The O(n) Club: Maximum Binary Tree—When Your Array Is a Bunch of Control Freaks
⚡ TL;DR
Choice: scan for the max, crown it root, recursively slice left/right subarrays. It’s like quicksort, but the pivot refuses to be humble.
// Brute force: O(n²) public TreeNode constructMaximumBinaryTree(int[] nums) { return build(nums, 0, nums.length - 1); } private TreeNode build(int[] nums, int left, int right) { if (left > right) return null; int maxIdx = left; for (int i = left; i <= right; i++) if (nums[i] > nums[maxIdx]) maxIdx = i; TreeNode root = new TreeNode(nums[maxIdx]); root.left = build(nums, left, maxIdx - 1); root.right = build(nums, maxIdx + 1, right); return root; }
🧠 How Devs Usually Mess This Up
Welcome to a hall of fame built on classic rookie moves:
- Trying to make this a heap or BST problem. Don’t—there’s zero ordering, only pure, glorious max at every split.
- Allowing duplicates. Every value must be unique, per spec. Adding more drama with twins is unnecessary pain.
- Misplacing recursion. This is not “left-to-right construction.” Find the current max, split, then recurse on both halves like you mean it.
- Null negligence.
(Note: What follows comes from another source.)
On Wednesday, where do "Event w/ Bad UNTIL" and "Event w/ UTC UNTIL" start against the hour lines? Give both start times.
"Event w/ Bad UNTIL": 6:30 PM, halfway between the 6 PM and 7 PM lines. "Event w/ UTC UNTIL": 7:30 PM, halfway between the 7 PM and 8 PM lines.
If you forget to return null for empty slices, your next stack trace will be its own horror tree.
🔍 What’s Actually Going On
Your array is an insufferable reality competition: the largest contestant always seizes power. The others splinter to left/right side games, repeating the drama recursively.
Do not treat this like a heap or BST intervention. At every recursion: find the biggest, make it boss, let everyone else fight for subarray turf. (It’s basically quicksort if pivots were egomaniacs.)
🛠️ PseudoCode
- Base case: If subarray is empty, return null.
Don’t force destiny—empty sides need to be null or chaos reigns.if (left > right) return null;
- Find the max element and its index in (left, right).
Resist jumping to endpoints. Full scan every time.int maxIdx = left; for (int i = left; i <= right; i++) if (nums[i] > nums[maxIdx]) maxIdx = i;
- Create a new node with the max value.
Boom. That’s your root.TreeNode root = new TreeNode(nums[maxIdx]);
- Recurse left and right, assign to root.
You mess this up, your branches will haunt you.root.left = build(nums, left, maxIdx - 1); root.right = build(nums, maxIdx + 1, right);
- Return root.
Done on this split. Next!return root;
💻 The Code
// TreeNode definition
class TreeNode {
int val;
TreeNode left, right;
TreeNode(int x) { val = x; }
}
public TreeNode constructMaximumBinaryTree(int[] nums) {
return build(nums, 0, nums.length - 1);
}
private TreeNode build(int[] nums, int left, int right) {
if (left > right) return null;
int maxIdx = left;
for (int i = left; i <= right; i++) if (nums[i] > nums[maxIdx]) maxIdx = i;
TreeNode root = new TreeNode(nums[maxIdx]);
root.left = build(nums, left, maxIdx - 1);
root.right = build(nums, maxIdx + 1, right);
return root;
}
⚠️ Pitfalls, Traps & Runtime Smacks
- Empty Slices: Return null or face the wild pointers.
- Duplicates: Leave them out—spec requires all values unique. If you add, have fun with ambiguous splits.
- Time & Space: O(n²) in the worst case (already sorted is doomsday). Yes, there’s a fancy O(n) stack trick, but recursion is interview gold.
🧠 Interviewer Brain-Tattoo
If you turn this into a heap or BST, you’re going to cry. Pick the max, split, repeat—it’s quicksort on ego steroids.